287ème article

[source : le site d'Eric Leblacher]
Le gars, il est assis sur sa selle et il pédale. On ne sait pas vraiment pourquoi ça lui est arrivé à lui en particulier. Peut-être a-t-il raté sa scolarité et préféré le cyclisme à la vie en usine. Huit heures par jour dans le bruit des machines à répéter des gestes automatiques.
Au moins, il est au grand air tandis que ses jambes moulinent et il voit du pays. Monaco, Nice, les Pyrénées et, tout au bout comme un phare, comme une promesse sucrée, les pavés des Champs-Élysées, la foule des parisiens en liesse, les applaudissement et les sourires des enfants comme une pommade après tous ces efforts.

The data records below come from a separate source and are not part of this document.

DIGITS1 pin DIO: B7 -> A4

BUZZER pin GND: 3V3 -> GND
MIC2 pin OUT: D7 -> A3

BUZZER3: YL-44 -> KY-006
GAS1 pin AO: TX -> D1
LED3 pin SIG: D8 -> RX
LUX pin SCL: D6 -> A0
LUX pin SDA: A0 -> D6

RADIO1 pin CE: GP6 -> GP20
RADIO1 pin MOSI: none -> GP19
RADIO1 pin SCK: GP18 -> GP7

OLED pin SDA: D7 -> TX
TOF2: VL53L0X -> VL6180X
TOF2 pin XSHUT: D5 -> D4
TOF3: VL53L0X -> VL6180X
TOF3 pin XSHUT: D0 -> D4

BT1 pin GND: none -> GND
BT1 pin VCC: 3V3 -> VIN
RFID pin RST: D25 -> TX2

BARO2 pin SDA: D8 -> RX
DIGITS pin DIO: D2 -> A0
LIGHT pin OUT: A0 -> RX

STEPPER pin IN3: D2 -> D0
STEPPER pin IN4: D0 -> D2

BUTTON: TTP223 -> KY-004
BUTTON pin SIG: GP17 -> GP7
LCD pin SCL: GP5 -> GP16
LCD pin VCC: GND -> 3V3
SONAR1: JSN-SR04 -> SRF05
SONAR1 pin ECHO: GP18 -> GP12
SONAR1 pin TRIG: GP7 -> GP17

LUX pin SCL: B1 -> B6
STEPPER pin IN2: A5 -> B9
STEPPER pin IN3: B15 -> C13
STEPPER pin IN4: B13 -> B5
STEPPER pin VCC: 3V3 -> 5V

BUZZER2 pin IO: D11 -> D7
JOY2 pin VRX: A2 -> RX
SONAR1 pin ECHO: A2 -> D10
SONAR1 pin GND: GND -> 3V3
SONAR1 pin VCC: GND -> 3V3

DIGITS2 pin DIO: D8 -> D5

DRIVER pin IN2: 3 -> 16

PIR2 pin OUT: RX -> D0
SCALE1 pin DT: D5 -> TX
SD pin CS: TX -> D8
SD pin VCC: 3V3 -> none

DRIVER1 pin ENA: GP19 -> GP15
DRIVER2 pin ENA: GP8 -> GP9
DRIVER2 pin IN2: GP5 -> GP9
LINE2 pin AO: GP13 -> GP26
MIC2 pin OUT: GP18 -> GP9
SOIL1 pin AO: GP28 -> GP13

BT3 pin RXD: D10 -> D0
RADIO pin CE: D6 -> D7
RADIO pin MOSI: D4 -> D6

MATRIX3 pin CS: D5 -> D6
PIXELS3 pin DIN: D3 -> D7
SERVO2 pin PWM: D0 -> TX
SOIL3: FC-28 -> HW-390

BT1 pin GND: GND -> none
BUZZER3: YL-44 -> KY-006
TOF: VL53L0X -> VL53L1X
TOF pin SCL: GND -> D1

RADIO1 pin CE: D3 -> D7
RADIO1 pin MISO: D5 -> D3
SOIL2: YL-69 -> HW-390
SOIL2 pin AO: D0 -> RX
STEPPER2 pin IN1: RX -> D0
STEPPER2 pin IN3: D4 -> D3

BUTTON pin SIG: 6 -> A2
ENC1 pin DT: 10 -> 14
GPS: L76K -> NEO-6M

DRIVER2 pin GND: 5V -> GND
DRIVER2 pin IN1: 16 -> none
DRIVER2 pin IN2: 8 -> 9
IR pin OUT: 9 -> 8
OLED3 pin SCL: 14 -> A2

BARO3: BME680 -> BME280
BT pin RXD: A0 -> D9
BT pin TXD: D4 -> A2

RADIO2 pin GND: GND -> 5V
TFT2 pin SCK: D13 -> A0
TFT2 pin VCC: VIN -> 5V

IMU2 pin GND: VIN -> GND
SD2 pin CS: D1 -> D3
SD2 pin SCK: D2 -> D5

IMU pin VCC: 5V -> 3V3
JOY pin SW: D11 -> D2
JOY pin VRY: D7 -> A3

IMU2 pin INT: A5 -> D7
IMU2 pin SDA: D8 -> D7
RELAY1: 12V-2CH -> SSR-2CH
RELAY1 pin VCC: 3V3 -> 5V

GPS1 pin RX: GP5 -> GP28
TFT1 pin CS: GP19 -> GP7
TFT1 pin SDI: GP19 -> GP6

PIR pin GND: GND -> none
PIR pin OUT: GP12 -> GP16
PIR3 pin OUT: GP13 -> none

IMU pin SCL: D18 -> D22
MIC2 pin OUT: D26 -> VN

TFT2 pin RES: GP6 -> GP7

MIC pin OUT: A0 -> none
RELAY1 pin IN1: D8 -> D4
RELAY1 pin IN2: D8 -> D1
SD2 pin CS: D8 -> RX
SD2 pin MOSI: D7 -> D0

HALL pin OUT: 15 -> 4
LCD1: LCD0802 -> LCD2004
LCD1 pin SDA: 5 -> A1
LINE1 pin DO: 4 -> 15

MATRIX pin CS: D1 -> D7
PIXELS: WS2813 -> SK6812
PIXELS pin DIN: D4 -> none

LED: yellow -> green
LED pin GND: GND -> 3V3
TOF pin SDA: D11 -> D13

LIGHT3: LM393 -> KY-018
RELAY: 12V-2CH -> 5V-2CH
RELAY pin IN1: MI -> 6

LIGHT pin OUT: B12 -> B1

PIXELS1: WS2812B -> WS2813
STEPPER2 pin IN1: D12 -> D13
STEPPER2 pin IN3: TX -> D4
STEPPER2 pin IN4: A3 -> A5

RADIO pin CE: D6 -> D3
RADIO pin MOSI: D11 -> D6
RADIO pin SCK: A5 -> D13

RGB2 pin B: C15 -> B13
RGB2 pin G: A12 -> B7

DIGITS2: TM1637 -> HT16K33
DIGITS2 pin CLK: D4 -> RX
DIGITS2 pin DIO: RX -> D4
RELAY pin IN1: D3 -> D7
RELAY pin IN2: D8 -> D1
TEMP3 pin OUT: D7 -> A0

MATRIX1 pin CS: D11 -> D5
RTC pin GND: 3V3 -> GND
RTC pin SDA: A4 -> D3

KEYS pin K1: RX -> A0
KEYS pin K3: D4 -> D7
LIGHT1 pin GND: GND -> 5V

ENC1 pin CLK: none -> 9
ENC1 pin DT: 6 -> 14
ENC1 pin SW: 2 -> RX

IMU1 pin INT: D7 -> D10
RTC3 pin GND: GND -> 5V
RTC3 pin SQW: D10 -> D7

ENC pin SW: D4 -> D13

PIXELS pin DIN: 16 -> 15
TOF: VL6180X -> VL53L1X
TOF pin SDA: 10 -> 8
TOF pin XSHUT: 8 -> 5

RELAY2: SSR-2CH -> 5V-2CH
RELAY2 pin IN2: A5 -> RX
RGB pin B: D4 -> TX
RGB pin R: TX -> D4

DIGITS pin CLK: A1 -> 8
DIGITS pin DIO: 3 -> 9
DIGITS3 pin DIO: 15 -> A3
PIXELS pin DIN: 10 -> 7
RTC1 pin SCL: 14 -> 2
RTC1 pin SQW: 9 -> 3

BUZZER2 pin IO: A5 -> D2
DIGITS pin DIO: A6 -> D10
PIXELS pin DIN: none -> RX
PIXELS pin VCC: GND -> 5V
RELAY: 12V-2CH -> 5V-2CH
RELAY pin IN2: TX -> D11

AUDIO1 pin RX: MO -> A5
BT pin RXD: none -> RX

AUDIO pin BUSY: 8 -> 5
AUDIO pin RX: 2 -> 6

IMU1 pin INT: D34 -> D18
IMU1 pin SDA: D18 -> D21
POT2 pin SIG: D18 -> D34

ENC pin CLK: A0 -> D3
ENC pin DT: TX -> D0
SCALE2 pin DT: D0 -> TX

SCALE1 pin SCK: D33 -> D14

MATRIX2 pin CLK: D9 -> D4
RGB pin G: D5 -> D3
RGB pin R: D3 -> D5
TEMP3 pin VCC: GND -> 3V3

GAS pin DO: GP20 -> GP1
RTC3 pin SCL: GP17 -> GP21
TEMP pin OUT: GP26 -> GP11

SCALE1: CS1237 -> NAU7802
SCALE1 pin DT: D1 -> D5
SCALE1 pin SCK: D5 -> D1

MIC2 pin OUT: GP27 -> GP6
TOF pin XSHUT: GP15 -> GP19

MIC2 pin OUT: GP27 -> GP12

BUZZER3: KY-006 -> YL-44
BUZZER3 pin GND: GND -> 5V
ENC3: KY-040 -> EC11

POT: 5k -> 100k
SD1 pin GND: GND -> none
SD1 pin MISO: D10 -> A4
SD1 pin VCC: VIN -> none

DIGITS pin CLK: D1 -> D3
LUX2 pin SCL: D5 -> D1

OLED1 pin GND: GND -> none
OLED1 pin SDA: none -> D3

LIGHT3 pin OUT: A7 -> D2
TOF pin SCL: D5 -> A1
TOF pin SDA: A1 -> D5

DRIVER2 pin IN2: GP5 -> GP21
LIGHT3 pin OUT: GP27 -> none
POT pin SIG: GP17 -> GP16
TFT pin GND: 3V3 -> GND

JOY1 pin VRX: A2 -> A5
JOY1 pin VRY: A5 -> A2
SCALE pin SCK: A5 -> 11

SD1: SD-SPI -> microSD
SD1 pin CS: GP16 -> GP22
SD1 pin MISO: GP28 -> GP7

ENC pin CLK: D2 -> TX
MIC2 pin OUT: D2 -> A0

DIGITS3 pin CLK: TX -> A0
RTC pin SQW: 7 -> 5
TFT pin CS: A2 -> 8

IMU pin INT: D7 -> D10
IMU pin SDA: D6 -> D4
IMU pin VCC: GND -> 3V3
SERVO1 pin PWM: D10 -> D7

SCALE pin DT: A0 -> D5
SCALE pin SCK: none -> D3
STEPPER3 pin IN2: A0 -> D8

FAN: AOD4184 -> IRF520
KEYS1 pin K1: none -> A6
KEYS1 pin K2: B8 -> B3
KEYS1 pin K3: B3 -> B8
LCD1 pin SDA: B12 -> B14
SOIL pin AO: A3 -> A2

Du matin jusqu'au soir, il pédale. Sous le soleil qui l'incendie, le vent qui le glace, la pluie qui le cingle ou contre le froid qui lui coupe les doigts, il avance. Sa pensée s'obsède de cette rythmique qui doit lui faire battre le temps. La mécanique des mollets s'agite contre la morsure des horloges. Il écoute à l'intérieur le bruit de soufflerie que cela fait. Le palpitant qui double de volume et manque de place dans sa poitrine, il cherche des litres d'air la bouche ouverte. Loin de le soulager, chaque lampée d'oxygène est une brulure supplémentaire.
Les mains s'incrustent du guidon, le dos est un iceberg acéré de douleur parcouru d'une sueur que la vitesse glace à même la peau. Assis sur sa selle, il pédale avec les autres et sourit comme eux aux caméras sur les motos. Les gros cubes passent en dégageant une chaleur tonitruante, le passager se penche pour filmer à bout de bras, l'objectif à ras du sol.
La contre-plongée de l'effort dans la montée, ça c'est bon pour l'audience. Cela donne de bonnes images sur la télé seize-neuvième du salon, écran plat, coin carré, du son partout dans la pièce. Le cliquetis des dérailleurs explose en cinq-point-un. Le réalisateur bascule sur un plan large de la promenade des Anglais, puis parcourt la Grande Bleue et à nouveau la côte ensoleillée et quelques villas de rupins vues depuis l'hélicoptères, avant de rebasculer vers la course.
Vue d'ensemble du peloton et des coureurs qui sourient dans leur maillot coloré et publicitaire. Les sponsors sont des entreprises qui vendent des téléphones aux gagas ou du crédit aux gogos. Certaines marques arborées par des équipes étrangères ne nous sont associées à aucun imaginaire mais brillent de leurs teintes resplendissantes, des tuniques de vainqueurs.